Dans l’univers de The Standoff at Sparrow Creek, les policiers sont les représentants d’un système sans visage et sans humanité.
C’est un vieux truc dont se servent souvent les films d’horreur : lorsqu’on ne dévoile pas tout, l’audience s’imagine toujours le pire. Dans l’univers de The Standoff at Sparrow Creek, les policiers sont les représentants d’un système sans visage et sans humanité. La vision minimaliste que partage Henry Dunham les rend beaucoup plus menaçants que n’importe quelle autre construction dramatique. Lorsqu’on voit juste l’ombre des pieds d’un policier silencieux , on est en droit de se demander : est-il seul? Y a-t-il des autopatrouilles qui encerclent l’entrepôt? Viennent-ils se venger?

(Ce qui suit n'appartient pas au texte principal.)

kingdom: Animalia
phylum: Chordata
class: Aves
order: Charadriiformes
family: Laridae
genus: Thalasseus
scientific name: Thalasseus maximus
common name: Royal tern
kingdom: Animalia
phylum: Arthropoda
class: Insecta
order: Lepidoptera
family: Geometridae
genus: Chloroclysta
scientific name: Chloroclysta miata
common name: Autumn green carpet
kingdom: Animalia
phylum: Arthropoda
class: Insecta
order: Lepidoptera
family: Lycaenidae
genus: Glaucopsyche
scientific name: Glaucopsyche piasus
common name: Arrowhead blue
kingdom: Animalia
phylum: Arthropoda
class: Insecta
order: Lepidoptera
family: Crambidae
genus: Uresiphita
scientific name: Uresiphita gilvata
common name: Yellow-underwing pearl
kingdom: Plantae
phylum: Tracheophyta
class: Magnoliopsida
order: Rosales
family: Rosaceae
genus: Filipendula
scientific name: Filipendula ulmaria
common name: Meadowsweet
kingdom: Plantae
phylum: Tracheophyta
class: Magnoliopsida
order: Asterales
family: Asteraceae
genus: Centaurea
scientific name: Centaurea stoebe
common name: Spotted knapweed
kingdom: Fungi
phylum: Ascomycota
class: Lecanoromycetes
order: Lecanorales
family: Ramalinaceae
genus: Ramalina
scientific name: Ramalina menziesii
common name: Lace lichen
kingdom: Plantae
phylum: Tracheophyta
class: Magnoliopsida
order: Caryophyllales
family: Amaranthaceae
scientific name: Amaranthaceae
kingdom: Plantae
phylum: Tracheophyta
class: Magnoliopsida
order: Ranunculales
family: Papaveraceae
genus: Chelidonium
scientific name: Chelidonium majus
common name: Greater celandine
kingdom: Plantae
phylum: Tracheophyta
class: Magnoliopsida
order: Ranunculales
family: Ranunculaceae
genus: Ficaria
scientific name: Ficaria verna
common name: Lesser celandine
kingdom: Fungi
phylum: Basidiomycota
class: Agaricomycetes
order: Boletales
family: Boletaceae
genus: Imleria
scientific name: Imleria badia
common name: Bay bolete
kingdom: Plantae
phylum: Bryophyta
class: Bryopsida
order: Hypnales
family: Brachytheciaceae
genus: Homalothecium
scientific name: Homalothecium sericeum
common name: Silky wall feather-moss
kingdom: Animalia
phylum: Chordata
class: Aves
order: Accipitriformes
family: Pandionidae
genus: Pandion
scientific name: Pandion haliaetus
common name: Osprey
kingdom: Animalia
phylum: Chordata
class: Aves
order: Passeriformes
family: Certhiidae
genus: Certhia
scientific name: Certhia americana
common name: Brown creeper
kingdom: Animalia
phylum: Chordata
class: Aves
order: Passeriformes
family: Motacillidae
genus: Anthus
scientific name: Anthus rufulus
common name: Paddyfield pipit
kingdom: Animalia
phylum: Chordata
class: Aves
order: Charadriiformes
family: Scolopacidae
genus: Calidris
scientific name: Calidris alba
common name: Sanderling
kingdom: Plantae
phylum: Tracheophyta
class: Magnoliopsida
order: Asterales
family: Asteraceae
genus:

Ce sont-là des réflexions qui viennent naturellement en tête lorsqu’on est témoin de quelque chose d’inquiétant sans en comprendre le contexte, mais ce qui rend ce film aussi captivant, c’est que tous les personnages partagent cette anxiété. Henry Dunham se sert d’un vieux truc narratif pour nous plonger entièrement dans l’était d’esprit de miliciens antigouvernementaux.
Lumet, Bresson & Tarantino
On peut percevoir plusieurs influences dans The Standoff at Sparrow Creek, notamment celle de huis clos légendaires comme 12 Angry Men de Sidney Lumet et Reservoir Dogs de Quentin Tarantino. C’est l’histoire d’une gang de gars coincés ensemble et qui ne peuvent sortir qu’en arrivant à la vérité. Dunham y mélange savamment la violence de Tarantino avec les affrontements verbaux directs et tranchants de Lumet.
On est complètement à la merci des événements, à décoder et interpréter les messages du monde extérieur comme les miliciens de Sparrow Creek.
L’influence la plus ingénieuse qui transparait dans le film cependant est celle d’Un Condamné à Mort s’est échappé, du réalisateur français Robert Bresson. Depuis ce chef-d’oeuvre, je n’avais pas vu un film qui déploie l’intrigue à l’aide uniquement de son et d’éclairage. Que ce soit à travers des messages radio, des gyrophares de voitures, des manigances dans l’ombre ou des bruits de fusillade, on est complètement à la merci des événements, à décoder et interpréter les messages du monde extérieur comme les miliciens de Sparrow Creek comme le protagoniste du film de Bresson. On est prisonniers des événements, comme eux.
Je vous conseille TRÈS fortement The Standoff at Sparrow Creek. Il faut le louer sur YouTube pour y avoir accès, mais ça vaut franchement la poignée de dollars investie ET une partie de l’argent va au réalisateur Henry Dunham. Ce serait le fun qu’il fasse un autre film comme ça un jour, tsé!